The computer stats were shown to her by a proud father who trusted her belief in his values. Those who had children outside marriage found their levels of quiz questions frozen so they couldn’t advance up the quiz leagues but the top prize for the “Quozzles”, meeting “Mr. Big”, namely Nicholas himself, always was yours when you were seventy. You received a special trophy and for this purpose, you went into an inner room where sat a little man, wearing steel framed spectacles. In fact he was known as: “Doctor Steel”. Nicole exacted the final betrayal of her parents’ values by producing and distributing the poster: “Doctor Steel who steals your life away”, for nobody ever left the room where he met them and presented them with their trophies and examined them for good health and fitness.
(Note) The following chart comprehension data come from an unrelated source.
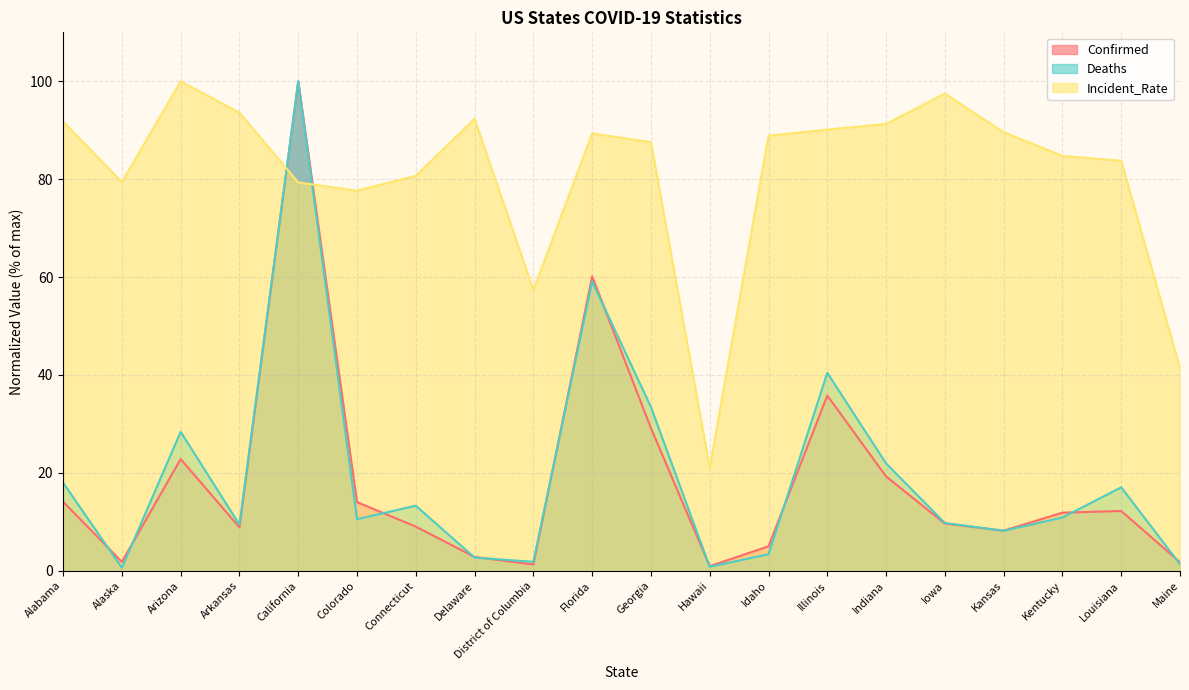

At how many categories does at least one series exceed 71?

17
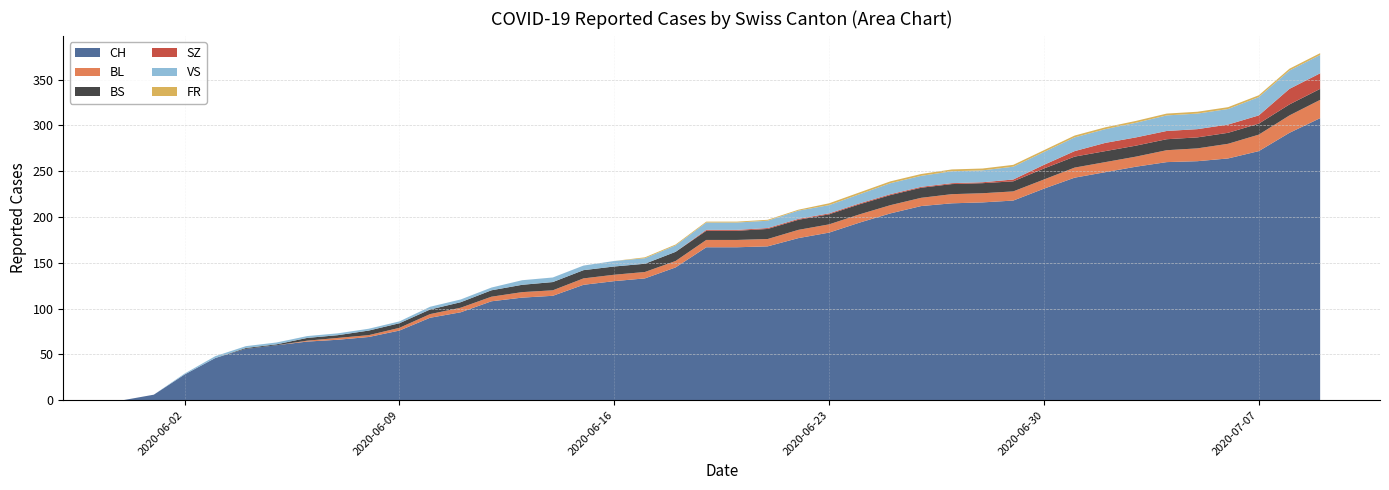

Reading right to left, what are all the values shown in this chart?

CH: 2020-07-09=308	2020-07-08=292	2020-07-07=272	2020-07-06=264	2020-07-05=261	2020-07-04=260	2020-07-03=255	2020-07-02=249	2020-07-01=243	2020-06-30=231	2020-06-29=218	2020-06-28=216	2020-06-27=215	2020-06-26=212	2020-06-25=204	2020-06-24=194	2020-06-23=183	2020-06-22=177	2020-06-21=168	2020-06-20=167	2020-06-19=167	2020-06-18=145	2020-06-17=133	2020-06-16=130	2020-06-15=126	2020-06-14=114	2020-06-13=112	2020-06-12=108	2020-06-11=96	2020-06-10=90	2020-06-09=76	2020-06-08=69	2020-06-07=66	2020-06-06=64	2020-06-05=60	2020-06-04=56	2020-06-03=46	2020-06-02=28	2020-06-01=6	2020-05-31=0
BL: 2020-07-09=20	2020-07-08=19	2020-07-07=18	2020-07-06=16	2020-07-05=14	2020-07-04=13	2020-07-03=11	2020-07-02=11	2020-07-01=11	2020-06-30=10	2020-06-29=10	2020-06-28=10	2020-06-27=10	2020-06-26=9	2020-06-25=9	2020-06-24=9	2020-06-23=9	2020-06-22=9	2020-06-21=8	2020-06-20=8	2020-06-19=8	2020-06-18=7	2020-06-17=7	2020-06-16=7	2020-06-15=7	2020-06-14=6	2020-06-13=6	2020-06-12=5	2020-06-11=5	2020-06-10=4	2020-06-09=3	2020-06-08=2	2020-06-07=2	2020-06-06=1	2020-06-05=0	2020-06-04=0	2020-06-03=0	2020-06-02=0	2020-06-01=0	2020-05-31=0
BS: 2020-07-09=12	2020-07-08=12	2020-07-07=12	2020-07-06=12	2020-07-05=12	2020-07-04=12	2020-07-03=12	2020-07-02=12	2020-07-01=12	2020-06-30=12	2020-06-29=11	2020-06-28=11	2020-06-27=11	2020-06-26=11	2020-06-25=11	2020-06-24=11	2020-06-23=11	2020-06-22=11	2020-06-21=11	2020-06-20=10	2020-06-19=10	2020-06-18=10	2020-06-17=9	2020-06-16=9	2020-06-15=9	2020-06-14=9	2020-06-13=8	2020-06-12=7	2020-06-11=6	2020-06-10=5	2020-06-09=5	2020-06-08=5	2020-06-07=3	2020-06-06=3	2020-06-05=1	2020-06-04=1	2020-06-03=0	2020-06-02=0	2020-06-01=0	2020-05-31=0
SZ: 2020-07-09=17	2020-07-08=17	2020-07-07=9	2020-07-06=9	2020-07-05=9	2020-07-04=9	2020-07-03=9	2020-07-02=9	2020-07-01=6	2020-06-30=4	2020-06-29=2	2020-06-28=1	2020-06-27=1	2020-06-26=1	2020-06-25=1	2020-06-24=1	2020-06-23=1	2020-06-22=1	2020-06-21=1	2020-06-20=1	2020-06-19=1	2020-06-18=0	2020-06-17=0	2020-06-16=0	2020-06-15=0	2020-06-14=0	2020-06-13=0	2020-06-12=0	2020-06-11=0	2020-06-10=0	2020-06-09=0	2020-06-08=0	2020-06-07=0	2020-06-06=0	2020-06-05=0	2020-06-04=0	2020-06-03=0	2020-06-02=0	2020-06-01=0	2020-05-31=0
VS: 2020-07-09=20	2020-07-08=20	2020-07-07=20	2020-07-06=17	2020-07-05=17	2020-07-04=17	2020-07-03=16	2020-07-02=15	2020-07-01=15	2020-06-30=14	2020-06-29=14	2020-06-28=13	2020-06-27=13	2020-06-26=12	2020-06-25=12	2020-06-24=10	2020-06-23=9	2020-06-22=9	2020-06-21=8	2020-06-20=8	2020-06-19=8	2020-06-18=7	2020-06-17=6	2020-06-16=6	2020-06-15=5	2020-06-14=5	2020-06-13=5	2020-06-12=3	2020-06-11=3	2020-06-10=3	2020-06-09=2	2020-06-08=2	2020-06-07=2	2020-06-06=2	2020-06-05=2	2020-06-04=2	2020-06-03=2	2020-06-02=1	2020-06-01=0	2020-05-31=0
FR: 2020-07-09=2	2020-07-08=2	2020-07-07=2	2020-07-06=2	2020-07-05=2	2020-07-04=2	2020-07-03=2	2020-07-02=2	2020-07-01=2	2020-06-30=2	2020-06-29=2	2020-06-28=2	2020-06-27=2	2020-06-26=2	2020-06-25=2	2020-06-24=2	2020-06-23=2	2020-06-22=1	2020-06-21=1	2020-06-20=1	2020-06-19=1	2020-06-18=1	2020-06-17=1	2020-06-16=0	2020-06-15=0	2020-06-14=0	2020-06-13=0	2020-06-12=0	2020-06-11=0	2020-06-10=0	2020-06-09=0	2020-06-08=0	2020-06-07=0	2020-06-06=0	2020-06-05=0	2020-06-04=0	2020-06-03=0	2020-06-02=0	2020-06-01=0	2020-05-31=0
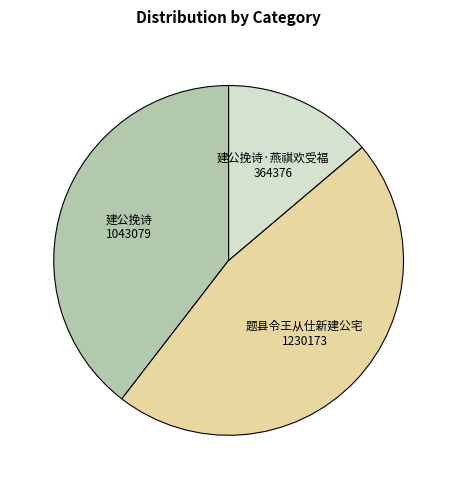

Is there any slice that represents more than half of the pie?

No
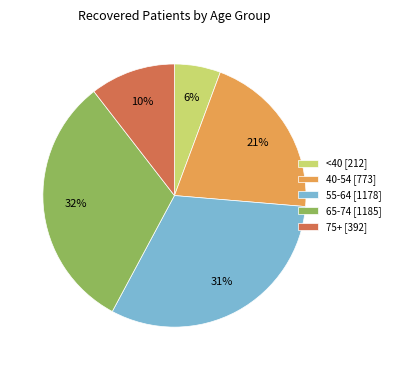

Is there a majority slice in this chart?

No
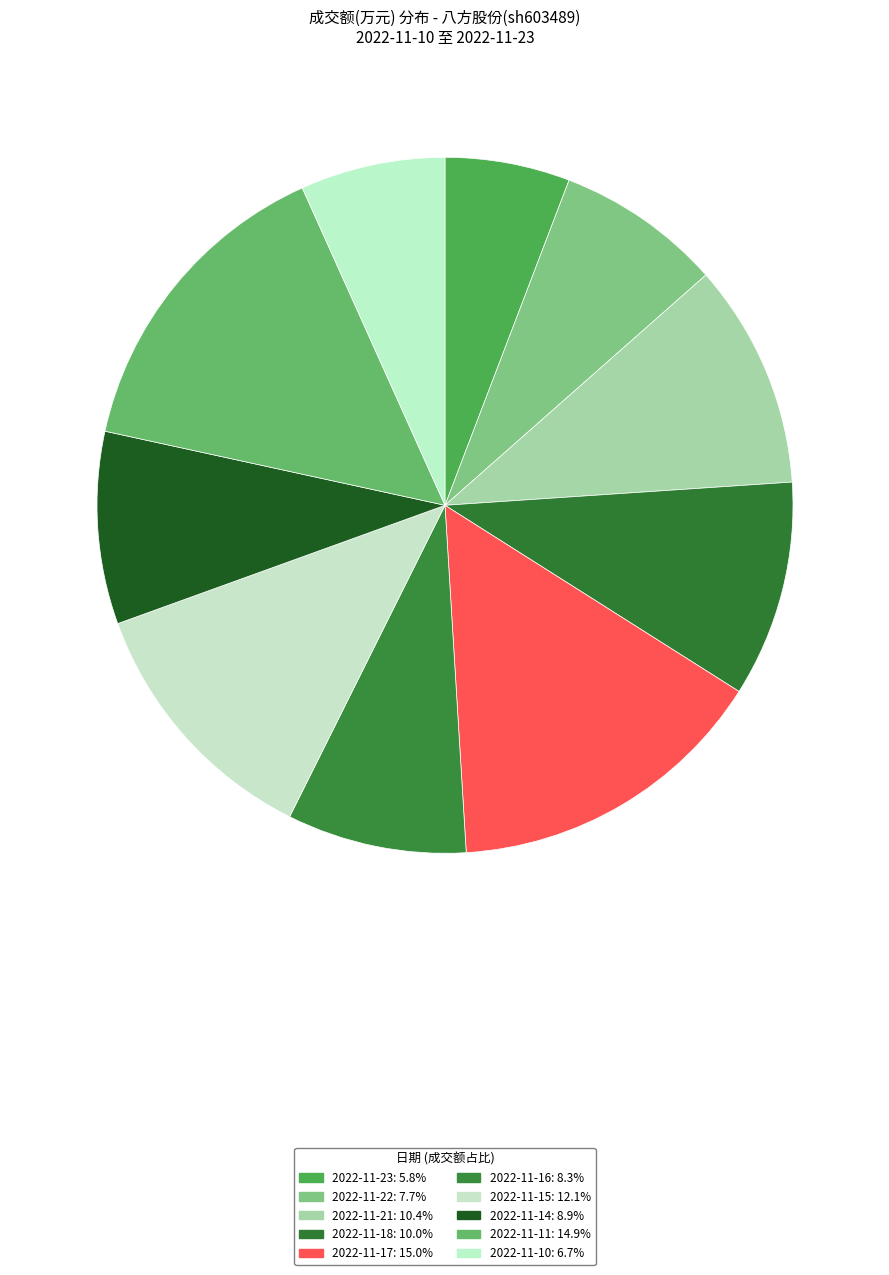

How many slices are in this pie chart?

10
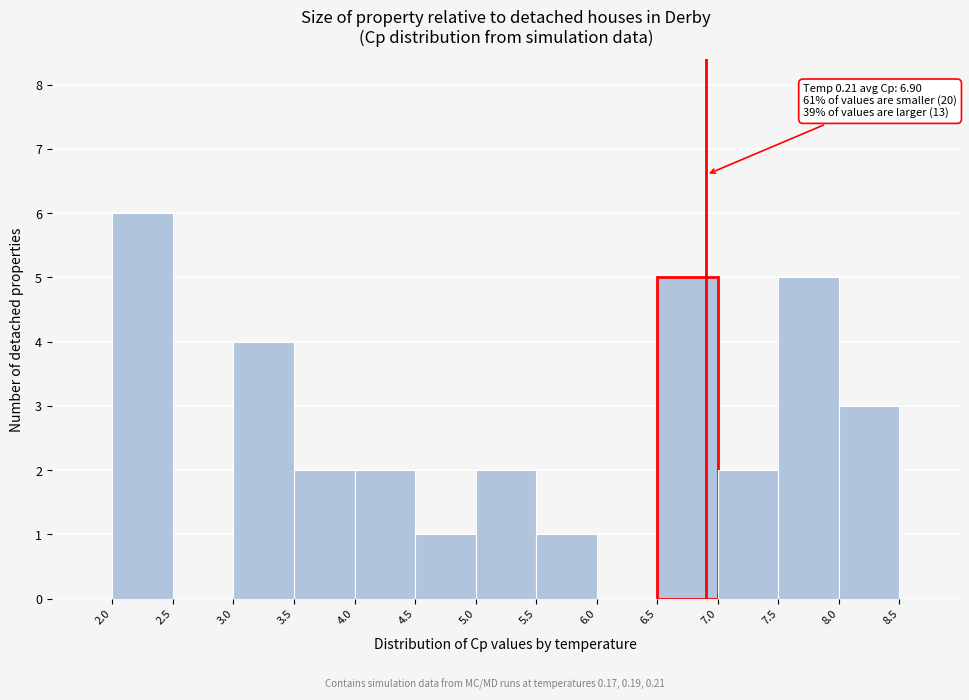

Over which range of the x-axis is the bar tallest?

2.0 to 2.5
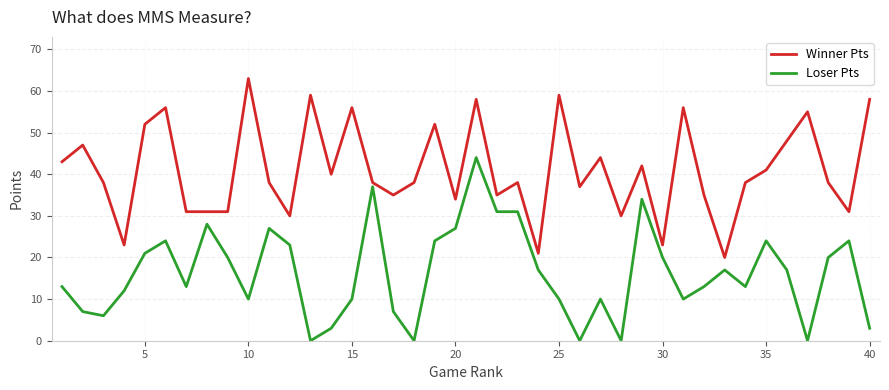

Rank the series by their maximum value, from highest to lowest.

Winner Pts, Loser Pts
Just like that other doctor, he rolled up their sleeve and injected them or they ate a meal at Cunningham’s table and were no more within a day of so doing.
The mad Quizzer was denounced by his own daughter who shopped him to the world as a devious killer but not before asking him why after he confided all to her in a manner which smacked of arrogance, hubris and pride.
“The Bible says we have a span of three-score years and ten. In a grossly over populated world, where climate change is out of control, animals becoming extinct and resources running out, this is not an immoral concept”.
Maybe the dubiously endowed when it comes to morals and brains may agree with until, that is, you find a very convincing birth certificate (forged of course) showing Nicholas to be twenty years younger than he actually was so he could dodge his own rules but even his wife was not so treated and was due to die at seventy, had his daughter not blown the gaff. Like so many evil geniuses before him, he committed suicide, thereby maintaining control over life and death as so many bad people of murderous intent seek to do.
I did not shudder, in the land of kangaroos and didgeridoos when I was there when I became seventy. Instead I got on with the business of eating my birthday cake, basking in the love of my friends and being grateful not to have been born in a country and in an era when a silly, strutting little Austrian tried to take over the world and exert control over who should live and who should die. Beware the crackpots and criminals whose decency and empathy have forsaken them because when they have nobody else to challenge them or hunt them down and make them answer for their actions, they will come for you.